The 75-page document from RZCD Law Firm says that that Bill-13, the province’s new anti-bullying legislation, is a violation of the Catholic taxpayers’ constitutional rights. Further, the document stated that those who challenge this law through civil disobedience would be protected.

Created in 2011, PAFE’s original mission was to seek amendments to the Toronto Catholic District School Board’s equity policy by encouraging grassroots activism from trustees. As Bill-13 developed, PAFE expanded its scope to all Ontario Catholic boards. To date PAFE has a mailing list of 15,000 supporters who agree with Pierre that Respecting Difference groups provide a better solution to schoolyard bullying. 

“The government is really favouring establishing clubs for one segment of the student population.
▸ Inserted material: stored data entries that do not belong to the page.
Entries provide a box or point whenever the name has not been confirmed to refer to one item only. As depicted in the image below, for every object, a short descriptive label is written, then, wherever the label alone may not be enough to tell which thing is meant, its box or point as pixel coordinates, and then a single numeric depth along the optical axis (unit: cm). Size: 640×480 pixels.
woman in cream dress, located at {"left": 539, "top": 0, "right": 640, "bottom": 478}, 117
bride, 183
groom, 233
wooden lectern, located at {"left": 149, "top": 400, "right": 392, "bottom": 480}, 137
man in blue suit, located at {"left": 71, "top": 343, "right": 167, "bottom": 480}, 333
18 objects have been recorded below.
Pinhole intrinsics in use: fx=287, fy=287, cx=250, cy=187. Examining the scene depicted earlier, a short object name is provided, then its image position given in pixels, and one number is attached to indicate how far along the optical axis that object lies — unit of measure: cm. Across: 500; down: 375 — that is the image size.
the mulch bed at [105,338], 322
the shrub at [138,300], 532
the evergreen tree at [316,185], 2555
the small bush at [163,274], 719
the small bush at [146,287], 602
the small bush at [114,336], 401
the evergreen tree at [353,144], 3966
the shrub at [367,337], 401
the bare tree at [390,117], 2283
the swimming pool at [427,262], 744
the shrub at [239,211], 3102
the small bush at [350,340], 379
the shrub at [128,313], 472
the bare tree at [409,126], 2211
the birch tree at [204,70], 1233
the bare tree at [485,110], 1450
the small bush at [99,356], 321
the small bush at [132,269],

Respecting Difference clubs can be adapted for any group that forms,” said Pierre. “The key difference between the clubs is that there is an adult moderator present and the expectation is set up that there will be a respectful dialogue between students and that moderator.”

While she did acknowledge the importance of adolescents having the opportunity to freely discuss topics of gender relations and sexual orientation, an adult presence would ensure conversations remain consistent with Catholic teachings. 

“The Church teaches that people cannot do certain things,. That doesn’t mean that we are against the people that do them,” she said. “We feel that it is important to support the children, the students, as they are understanding who they are but we don’t feel that their identities are necessarily well understood at this age.”

The influence of the GSA agenda would further undermine the already eroding Catholic vision of marriage and family by saying that same-sex attraction, as well as the sexual actions associated with it, are OK, said Pierre.

Although PAFE’s proposal of civil disobedience has yet to garner formal approval any trustee, Pierre is optimistic support will roll in now that its message is public.  

The Ontario Catholic School Trustees’ Association (OCSTA) respects the individual rights of trustees to their personal opinions, but thinks collectively boards should adhere to the law.

“An individual trustee can voice opposition on their own, they have the right to do that, but typically OCSTA would urge all trustees to encourage their boards to adhere to the law,” said Bob Murray, director of legislative and political affairs for OCSTA. “While we had problems with certain sections in the bill, our expectation is that our boards will adhere to the law.”

Murray declined to comment on the legal value of Pierre’s constitution-based challenge of Bill-13, but did say OCSTA wouldn’t to using it to challenge the bill — at least not in the foreseeable future.

“We will not be, at this point, seeking any legal action or challenge and our expectation is that our principals will implement the legislation that was passed.”

So for trustees to follow Pierre’s call-to-action they will not only have to go against law, but also their association.